- [Problem set]:
**A)** Extract the part of the Dear Prudence text between "I love reading" and "wisdom and advice.", inclusive, copying it word for word.
**B)** Extend the Dear Prudence text, picking up right after its final sentence.

I love reading Dear Prudence letters. You know what those are, right?

It’s when someone takes to a columnist to ask for advice on a tough subject that they need — well — advice on. Hence the name “advice columnist.”

While Slate, the online magazine, is home to Prudence, there have been others before Dear Prudence. You have probably heard of Dear Abby or Ann Landers. They are known as “agony aunts,” and they are purely there to hand out their wisdom and advice.

It’s fun to think that there are really people out there with these quirky problems who need help and guidance.

But, as it so happens, the advice needed is not always — shall we say — on the up and up.

There is one fiction writer, in particular, who admits to spinning yarns, stretching the truth, or straight up making up a fantasy world where he could be or do whatever he wanted.

He would then take to Dear Prudence to ask for some of the most outlandish and bizzare advice.

But, here’s the best part, his not-so-true scenarios actually got published!!

Here is his story

Bennett Madison is a fiction writer. In particular, he dabbles in the genre of YA novels (that’s Young Adult, for all you non-book readers out there).

In 2018, long before we’d even heard about anything like the coronavirus, Bennett was in a writing slump.

He had been writing and abandoning novel after novel after not getting very far with the plot line.

- [Given information]:
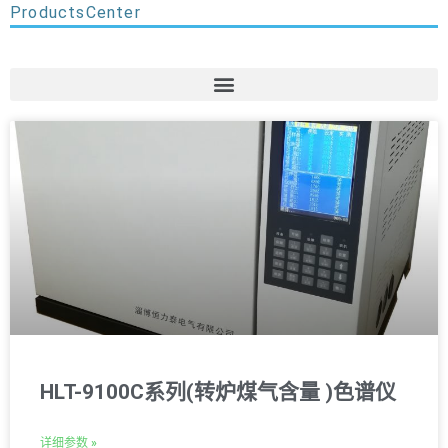
ProductsCenter
HLT-9100C系列(转炉煤气含量 )色谱仪
详细参数 »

- [Answers to the exercise]:
**A)**
I love reading Dear Prudence letters. You know what those are, right?

It’s when someone takes to a columnist to ask for advice on a tough subject that they need — well — advice on. Hence the name “advice columnist.”

While Slate, the online magazine, is home to Prudence, there have been others before Dear Prudence. You have probably heard of Dear Abby or Ann Landers. They are known as “agony aunts,” and they are purely there to hand out their wisdom and advice.

**B)**
Nothing felt “right” to him. He had the urge (as all “creative” do) to make something, but he was just discontented with everything he tried to start.

He didn’t want to just sit and do nothing, so he got a spark of an idea and he thought maybe he’d try it on a whim.

Writing fake letters to advice columns could not be considered a good career move; after all, it was unpaid and I wouldn’t even get a byline out of it. On the other hand, it was easy and creatively fulfilling.

Bennett Madison

He thought up fake scenarios that he needed “help” with, and he started to write. He submitted his advice letters to Dear Prudence under fictitious email accounts that he had set up just for the purposes of submitting the letters.

Bennett was published in Dear Prudence 12 times!!

Over the course of a couple years, Bennett submitted more than 25 letters of fake origin to the online publication — but more amazing than that, 12 of the fake letters were PUBLISHED in the Dear Prudence column!

After trying and failing a couple times in the beginning, he learned what made a publishable letter, it must have “two opposing values: it must be plausible, but it must also be ridiculous.”

Sometimes Prudence would miss the mark on answering his letters in an acceptable (to him) way. But, other times, Prudence would give him the praise and accolades that he sought and so desperately desired.

He was fully aware that this wasn’t real writing, but it fulfilled the need for him to be creative and to get the express approval that would boost his spirits just a bit.

It was all harmless fun and games — until S*** got real. LOL!

He was sitting at a Mexican restaurant, downing margaritas, when he got a text from a friend that the article he had just submitted was starting to trend on Twitter.

Huzzah! This was pretty cool, indeed.

Then, just a bit later, he got a text from another friend. Tucker Carlson, of Fox News fame, had picked up his article and ran with it.

See, the name of the article was Help! My Husband Won’t Remove His Mask, Even For Sex!, and it was just plausible enough to maybe be fact.

Tucker Carlson saw the article as a hot opportunity, and ran it in a segment that Fox News labeled as “Terrified Liberals Keep Their Masks On During Sex.”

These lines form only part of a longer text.